_Requirement 1_. In the passage on the Gox1 GSH activity test, what concentration of Gox1 protein reaches about the same level of cancer inhibition as RSL (1μM)?
_Requirement 2_. Continue the passage on the Gox1 GSH activity test in 4T1 cells from the point where it stops.

After being measured by a microplate reader, Fig.4D shows that 64μg/mL of Gox1 protein and RSL (1μM) can achieve about the same level of cancer inhibition which could possess a higher potential to promote iron death of TNBC cells.

Figure 4. Gox1 GSH Activity test on 4T1 cells. Fig.4A shows a 96 well plate diagram of the GSH standard samples. Fig.4B is the GSH activity standard curve. Fig.4C shows the 96 well plate diagram of GSH experimental samples. Fig.4D shows the relative GSH activity values of experimental samples.

_Data listing_.
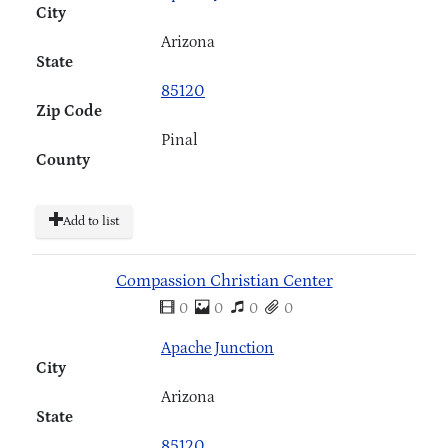
City
Arizona
State
85120
Zip Code
Pinal
County
Add to list
Compassion Christian Center
0
0
0
0
Apache Junction
City
Arizona
State
85120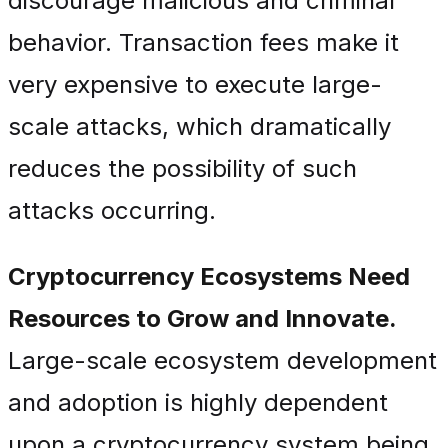
discourage malicious and criminal
behavior. Transaction fees make it
very expensive to execute large-
scale attacks, which dramatically
reduces the possibility of such
attacks occurring.
Cryptocurrency Ecosystems Need
Resources to Grow and Innovate.
Large-scale ecosystem development
and adoption is highly dependent
upon a cryptocurrency system being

_Task response 1_. 64μg/mL

_Task response 2_.
2. Create new parts: BBa_K4841017, BBa_K4841019, BBa_K4841020

To enable possible in vivo lysis progression and increase lysis efficiency and protein yield, a heat-induced autolysis pathway was designed and monitored with a quorum sensing system. This mainly consists of two parts:

pACYC-pJ23117-esaR(I70V)-rrnBT-LSPT-esaI-BCD22-P8 plasmid is the sensor plasmid of the quorum sensing system. The esal in the plasmid expresses the AHL factor, and the esaR (I70V) promoter is responsible for controlling the expression of the AHL factor. The expression of the AHL factor can induce the PesaS promoter to express a red fluorescent protein. pCOLA-PesaS-RBS-RFP-rrnbT1-CI857-PR-SRRz-rrnB backbone is the protein expression vector in this system. The red fluorescent protein mentioned above is expressed here. The CI857/PR (T41C) promoter is the heat shock promoter. , the maximum heat shock temperature can reach 380 degrees. The SRRz lysis cassette is extracted from phage and used for autolysis. pCOLA-PesaS-RBS-RFP-rrnbT1-CI857-PR-SRRz-rrnB-Gox1 is the autolysis vector with added GOX1.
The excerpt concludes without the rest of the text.